Le masque est tombé au moment où le gouvernement a affiché son obstination afin d’obtenir un régime équilibré en 2025. Cet objectif n’a aucun sens dans un régime par répartition. Ce régime est forcément en déséquilibre en raison des évolutions démographiques. Dans un régime par répartition, on doit anticiper sur vingt ans. Une population reste en moyenne vingt ans à la retraite. Sur ce point, les dernières projections du Conseil d’orientation des retraites n’ont pas bougé. Les dernières remarques de Richard Ferrand sont scandaleuses. Dire qu’il faut absolument partir sur de bonnes bases et avoir un régime équilibré en 2025 est complètement faux. Ces paroles contribuent à jeter un discrédit définitif contre ce type de classe politique. Les problèmes générés par la crise de 2008 ont été réglés par la réforme de Marisol Touraine. L’État ne prend pas ses responsabilités. Il décide de l’exonération de cotisations et ne les compense pas. Il met en péril le régime général et il ne remplit pas ses obligations relatives au régime des fonctionnaires.

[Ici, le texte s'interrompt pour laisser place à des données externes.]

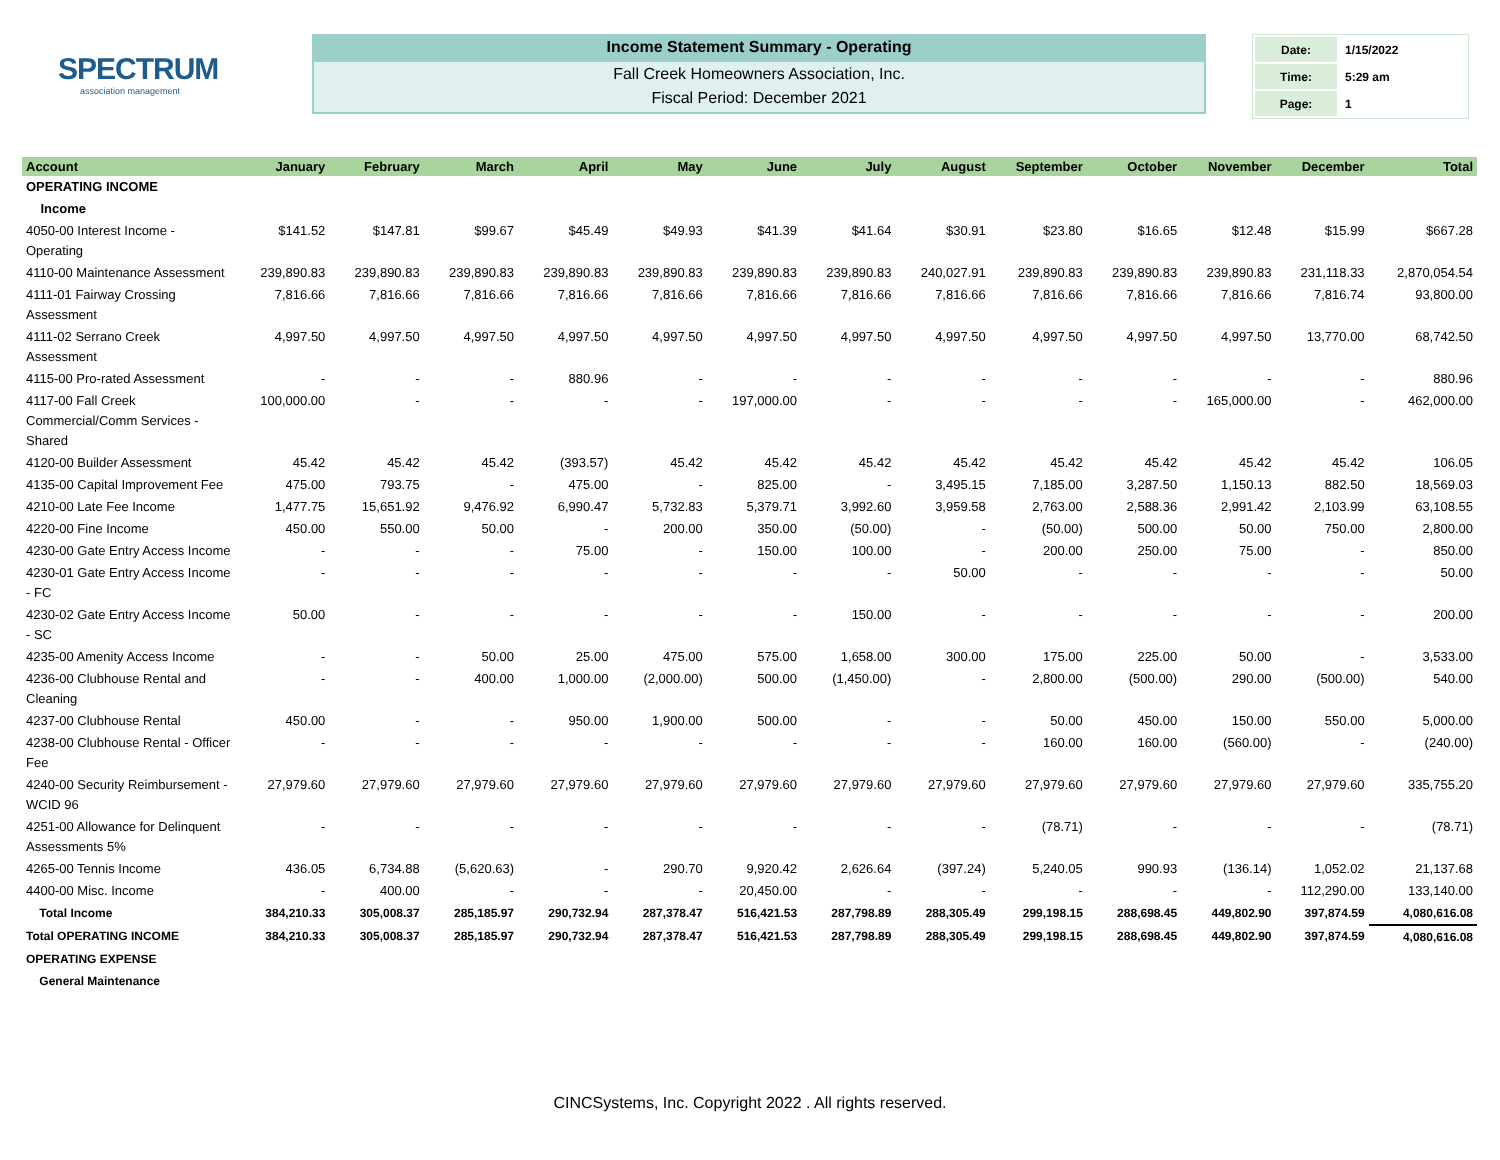SPECTRUM
association management
Income Statement Summary - Operating
Fall Creek Homeowners Association, Inc.
Fiscal Period: December 2021
| Date: | 1/15/2022 |
| Time: | 5:29 am |
| Page: | 1 |
| Account | January | February | March | April | May | June | July | August | September | October | November | December | Total |
| --- | --- | --- | --- | --- | --- | --- | --- | --- | --- | --- | --- | --- | --- |
| OPERATING INCOME | | | | | | | | | | | | | |
| Income | | | | | | | | | | | | | |
| 4050-00 Interest Income - Operating | $141.52 | $147.81 | $99.67 | $45.49 | $49.93 | $41.39 | $41.64 | $30.91 | $23.80 | $16.65 | $12.48 | $15.99 | $667.28 |
| 4110-00 Maintenance Assessment | 239,890.83 | 239,890.83 | 239,890.83 | 239,890.83 | 239,890.83 | 239,890.83 | 239,890.83 | 240,027.91 | 239,890.83 | 239,890.83 | 239,890.83 | 231,118.33 | 2,870,054.54 |
| 4111-01 Fairway Crossing Assessment | 7,816.66 | 7,816.66 | 7,816.66 | 7,816.66 | 7,816.66 | 7,816.66 | 7,816.66 | 7,816.66 | 7,816.66 | 7,816.66 | 7,816.66 | 7,816.74 | 93,800.00 |
| 4111-02 Serrano Creek Assessment | 4,997.50 | 4,997.50 | 4,997.50 | 4,997.50 | 4,997.50 | 4,997.50 | 4,997.50 | 4,997.50 | 4,997.50 | 4,997.50 | 4,997.50 | 13,770.00 | 68,742.50 |
| 4115-00 Pro-rated Assessment | - | - | - | 880.96 | - | - | - | - | - | - | - | - | 880.96 |
| 4117-00 Fall Creek Commercial/Comm Services - Shared | 100,000.00 | - | - | - | - | 197,000.00 | - | - | - | - | 165,000.00 | - | 462,000.00 |
| 4120-00 Builder Assessment | 45.42 | 45.42 | 45.42 | (393.57) | 45.42 | 45.42 | 45.42 | 45.42 | 45.42 | 45.42 | 45.42 | 45.42 | 106.05 |
| 4135-00 Capital Improvement Fee | 475.00 | 793.75 | - | 475.00 | - | 825.00 | - | 3,495.15 | 7,185.00 | 3,287.50 | 1,150.13 | 882.50 | 18,569.03 |
| 4210-00 Late Fee Income | 1,477.75 | 15,651.92 | 9,476.92 | 6,990.47 | 5,732.83 | 5,379.71 | 3,992.60 | 3,959.58 | 2,763.00 | 2,588.36 | 2,991.42 | 2,103.99 | 63,108.55 |
| 4220-00 Fine Income | 450.00 | 550.00 | 50.00 | - | 200.00 | 350.00 | (50.00) | - | (50.00) | 500.00 | 50.00 | 750.00 | 2,800.00 |
| 4230-00 Gate Entry Access Income | - | - | - | 75.00 | - | 150.00 | 100.00 | - | 200.00 | 250.00 | 75.00 | - | 850.00 |
| 4230-01 Gate Entry Access Income - FC | - | - | - | - | - | - | - | 50.00 | - | - | - | - | 50.00 |
| 4230-02 Gate Entry Access Income - SC | 50.00 | - | - | - | - | - | 150.00 | - | - | - | - | - | 200.00 |
| 4235-00 Amenity Access Income | - | - | 50.00 | 25.00 | 475.00 | 575.00 | 1,658.00 | 300.00 | 175.00 | 225.00 | 50.00 | - | 3,533.00 |
| 4236-00 Clubhouse Rental and Cleaning | - | - | 400.00 | 1,000.00 | (2,000.00) | 500.00 | (1,450.00) | - | 2,800.00 | (500.00) | 290.00 | (500.00) | 540.00 |
| 4237-00 Clubhouse Rental | 450.00 | - | - | 950.00 | 1,900.00 | 500.00 | - | - | 50.00 | 450.00 | 150.00 | 550.00 | 5,000.00 |
| 4238-00 Clubhouse Rental - Officer Fee | - | - | - | - | - | - | - | - | 160.00 | 160.00 | (560.00) | - | (240.00) |
| 4240-00 Security Reimbursement - WCID 96 | 27,979.60 | 27,979.60 | 27,979.60 | 27,979.60 | 27,979.60 | 27,979.60 | 27,979.60 | 27,979.60 | 27,979.60 | 27,979.60 | 27,979.60 | 27,979.60 | 335,755.20 |
| 4251-00 Allowance for Delinquent Assessments 5% | - | - | - | - | - | - | - | - | (78.71) | - | - | - | (78.71) |
| 4265-00 Tennis Income | 436.05 | 6,734.88 | (5,620.63) | - | 290.70 | 9,920.42 | 2,626.64 | (397.24) | 5,240.05 | 990.93 | (136.14) | 1,052.02 | 21,137.68 |
| 4400-00 Misc. Income | - | 400.00 | - | - | - | 20,450.00 | - | - | - | - | - | 112,290.00 | 133,140.00 |
| Total Income | 384,210.33 | 305,008.37 | 285,185.97 | 290,732.94 | 287,378.47 | 516,421.53 | 287,798.89 | 288,305.49 | 299,198.15 | 288,698.45 | 449,802.90 | 397,874.59 | 4,080,616.08 |
| Total OPERATING INCOME | 384,210.33 | 305,008.37 | 285,185.97 | 290,732.94 | 287,378.47 | 516,421.53 | 287,798.89 | 288,305.49 | 299,198.15 | 288,698.45 | 449,802.90 | 397,874.59 | 4,080,616.08 |
| OPERATING EXPENSE | | | | | | | | | | | | | |
| General Maintenance | | | | | | | | | | | | | |
CINCSystems, Inc. Copyright 2022 . All rights reserved.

Vous avez appelé le gouvernement à la négociation ces derniers jours. Pensez-vous qu’il a durci sa position sur le sujet des retraites ?

Non, l’exécutif avance masqué. Par ailleurs, il n’est pas dans la nature d’une organisation syndicale de négocier avec le gouvernement. Le gouvernement est là pour respecter les syndicats et les corps intermédiaires en mettant en place un cadre dans lequel les partenaires sociaux vont négocier entre eux. Le gouvernement triche en permanence en ramenant à lui des prérogatives qui ne sont pas de son ressort. L’intelligence n’est pas seulement dans le camp gouvernemental. Elle est dans le milieu universitaire, les corps intermédiaires. C’est une question de démocratie et aujourd’hui elle n’est pas respectée.

Avez-vous le sentiment d’être écouté ?

Non, le pouvoir exécutif est dans une stratégie de propagande. Ce qui se passe actuellement sur les réseaux sociaux est révoltant. Le gouvernement dénonce les injustices mais les chiffres qui sont avancés sur les réseaux sociaux par l’exécutif concernant les chauffeurs de la RATP par exemple sont faux.

En quoi la réforme des retraites serait-elle défavorable aux cadres ?

La population des cadres est très hétérogène. Il peut s’agir du jeune cadre débutant récemment diplômé de Supaero, l’Institut supérieur de l’aéronautique et de l’espace, ou le cadre de chez Renault qui a commencé comme ouvrier. Il peut y avoir plusieurs types de conséquences avec des cadres qui sont au-dessus du plafond de la Sécurité sociale. Comme Jean-Paul Delevoye l’a lui-même avoué, il faut dans cette réforme mobiliser plus de solidarité. Au moment où cette phrase est prononcée, on sait qu’il y a des gens qui devront contribuer plus pour recevoir moins. On peut s’imaginer que ce sont les cadres qui pourraient être mis à contribution.

Êtes-vous pour ou contre un système par points ?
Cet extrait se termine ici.